## [Fragment dokumentu]
'''

Dzięki niemu mamy dwa razy większą armię. Kosiniak-Kamysz nie widzi w armii miejsca dla gen. Brysia

Minister obrony narodowej Władysław Kosiniak-Kamysz podjął decyzję o usunięciu z armii znanego i cenionego generała Mirosława Brysia, odpowiedzialnego za ogromny sukces zwiększenia liczebności polskiej armii.
gen. Mirosław Bryś Dzięki niemu mamy dwa razy większą armię. Kosiniak-Kamysz nie widzi w armii miejsca dla gen. Brysia
gen. Mirosław Bryś / gov.pl

Gen. bryg. Mirosław Bryś to twórca sukcesu rekrutacyjnego w Siłach Zbrojnych RP. W ciągu kilku lat wykonał on gigantyczną pracę dzięki której udało mu się zmotywować wielu młodych ludzi do służby w armii. 

W styczniu został on odwołany ze stanowiska szefa Centralnego Wojskowego Centrum Rekrutacji. Rzeczniczka CWCR ppłk Justyna Balik przekazywała wówczas, że obowiązki szefa CWCR objął tymczasowo zastępca gen. Brysia, płk Sławomir Karwowski.

'''

[Zebrane wpisy danych]
'''

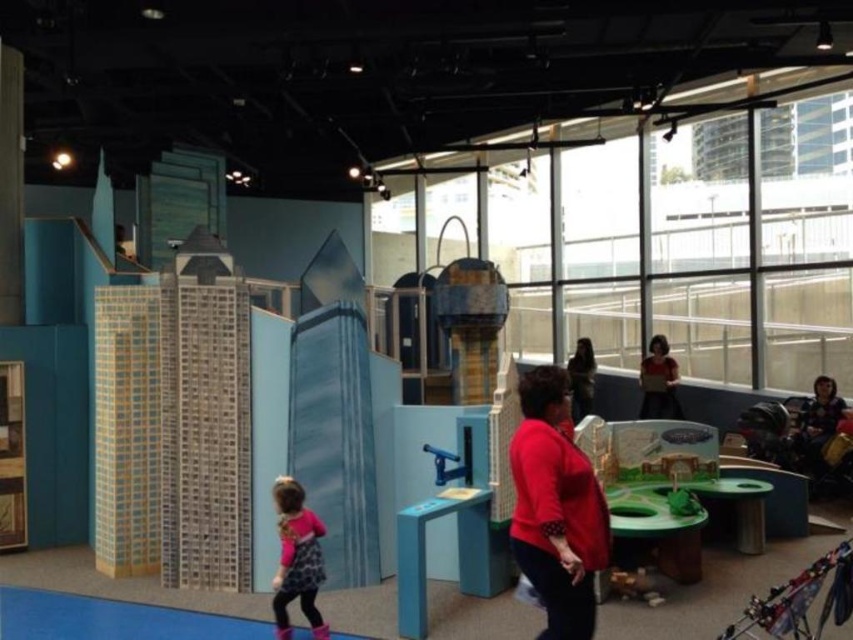
You are standing in the play area and want to locate the dark brown hair at center. Where exactly is it positioned in the image?

The dark brown hair at center is positioned at point coordinates of 0.591 on the x axis and 0.682 on the y axis.

You are a visitor in the play area and want to take a photo of both the point at coordinates (653,380) and the point at coordinates (587,356). Which point should you focus on first to ensure both are in clear view?

You should focus on point (653,380) first because it is closer to the camera than point (587,356), ensuring both points are in clear view.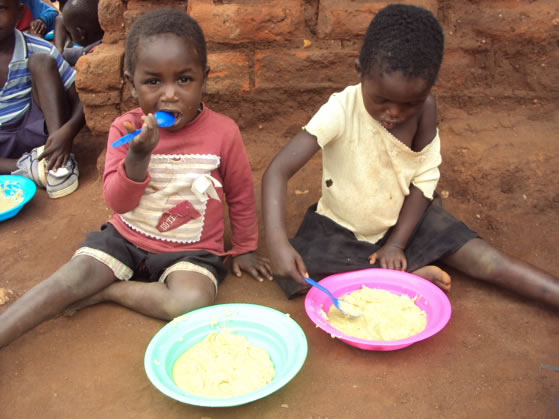
The image size is (559, 419). What are the coordinates of `food in the plate` in the screenshot? It's located at [x=395, y=306], [x=240, y=356].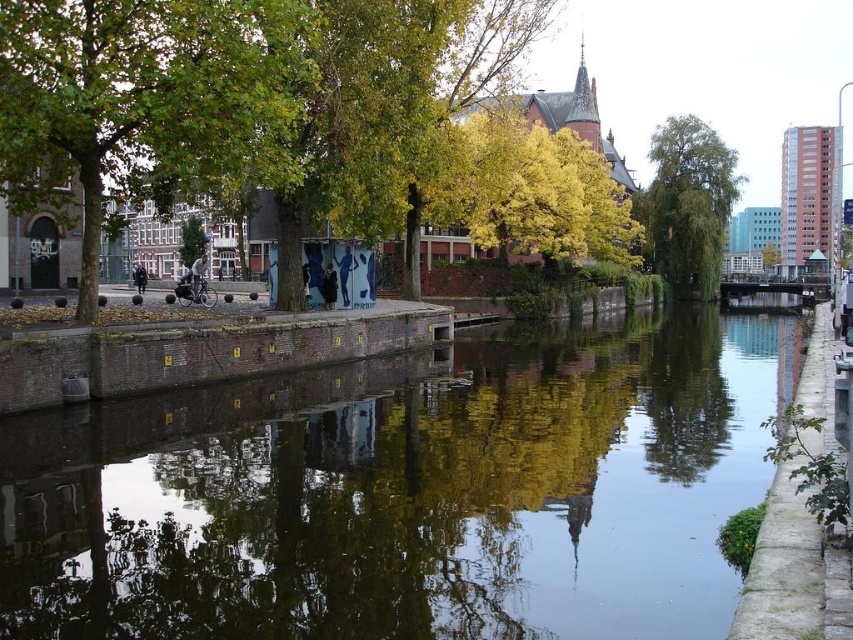
You are standing on the paved walkway next to the green leafy tree at left. You want to walk straight ahead towards the green matte tree at center. Will you have to walk uphill or downhill?

The green leafy tree at left is closer to the viewer than the green matte tree at center, so walking towards the green matte tree at center means you are moving away from the viewer. Since the scene shows a canal with calm water and trees lining it, the terrain is likely flat. Therefore, you will not have to walk uphill or downhill.

You are a tourist standing on the walkway by the canal and want to take a photo of both the smooth concrete canal at center and the green matte tree at center. Which object should you focus on first if you want to capture both in the same frame without moving your camera?

The smooth concrete canal at center is not as tall as the green matte tree at center, so you should focus on the green matte tree at center first to ensure both are in the frame.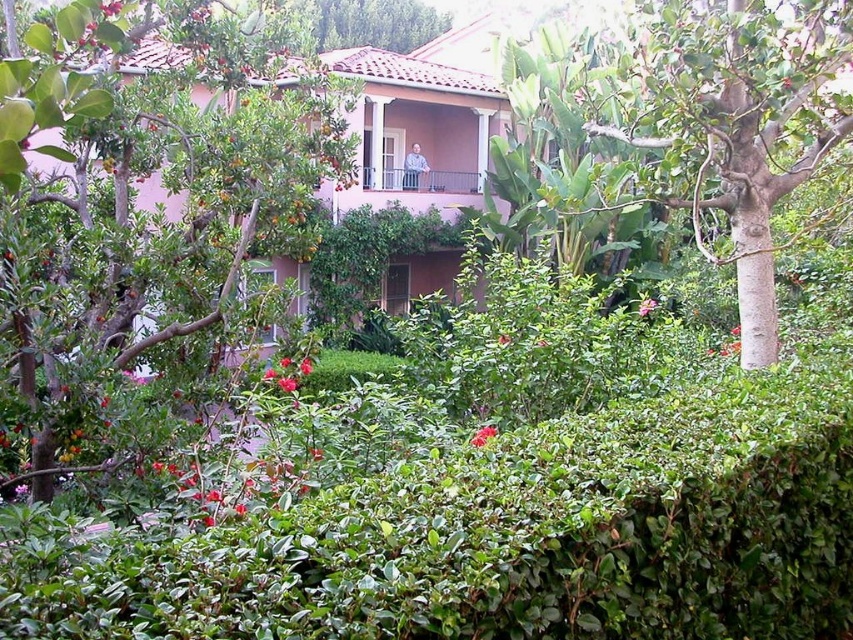
You are a gardener who wants to plant a new bush that needs at least 2 meters of space between it and the nearest tall object. Given the green leafy tree at center and the smooth pink flower at center, which object should you consider for spacing requirements?

The green leafy tree at center is taller than the smooth pink flower at center, so you should consider the green leafy tree at center for spacing requirements as it is the taller object and may require more space.

You are standing in the garden and want to take a photo of the green leafy bush at center. Based on its position, where should you stand relative to the hedge to ensure it is fully visible in your shot?

The green leafy bush at center is located at point (482, 435), so you should position yourself behind the hedge to capture it in your photo since it is positioned near the midsection of the garden between the hedge and the building.

You are standing in the garden and want to take a photo of the two points mentioned. Which point, point (109, 12) or point (306, 356), will appear larger in your camera view?

Point (109, 12) will appear larger in the camera view because it is closer to the camera than point (306, 356).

'''

## [Zadania]
**1.** Podaj wszystkie osoby, które artykuł o odwołaniu gen. Mirosława Brysia wymienia z imienia i nazwiska.
**2.** Poprowadź dalej artykuł o odwołaniu gen. Mirosława Brysia, zaczynając po jego ostatnim zdaniu.

## [Wyniki zadań]
**1.**
Władysław Kosiniak-Kamysz
Mirosław Bryś
Justyna Balik
Sławomir Karwowski

**2.**
- Czystki kadrowe w MON. Odwołano dziś gen. Mirosława Brysia, oficera niezwykle zaangażowanego w proces rekrutacji do Wojska Polskiego. To apolityczny profesjonalista, któremu zawdzięczamy to, że ludzie garną się do armii, a Siły Zbrojne RP liczą ponad 190 tys. żołnierzy. Padł ofiarą nagonki Onetu i bezmyślnej decyzji kierownictwa resortu, która będzie skutkowała paraliżem procesu powoływania do wojska. Panie Generale, dziękuję za wszystko co zrobił Pan dla Sił Zbrojnych RP

- pisał wówczas były minister obrony narodowej, poseł PiS Mariusz Błaszczak

Czytaj także: Nienawiść dla wybranych: jak rządowa większość buduje sobie monopol na agresję

 

Koniec kariery 

Teraz okazuje się, że dla uznanego generała w ogóle nie ma miejsca w polskiej armii. Decyzją szefostwa MON została zakończona jego służba w wojsku. 

- Minister obrony narodowej Władysław Kosiniak-Kamysz dec. nr 2216/DK zakończył moją zaw. sł. woj.- brak stanowisk w WP obecnie i w przyszłości! Dziękuję wszystkim żoł. i pracownikom za wspólną służbę i pracę. Odchodzę w poczuciu dobrze wykonanych zadań i z dumą patrze na owoce mojej służby CWCR,4WM BOT i inne

- przekazał. 

Podobnie jak wówczas, tak i teraz głos zabrał Mariusz Błaszczak.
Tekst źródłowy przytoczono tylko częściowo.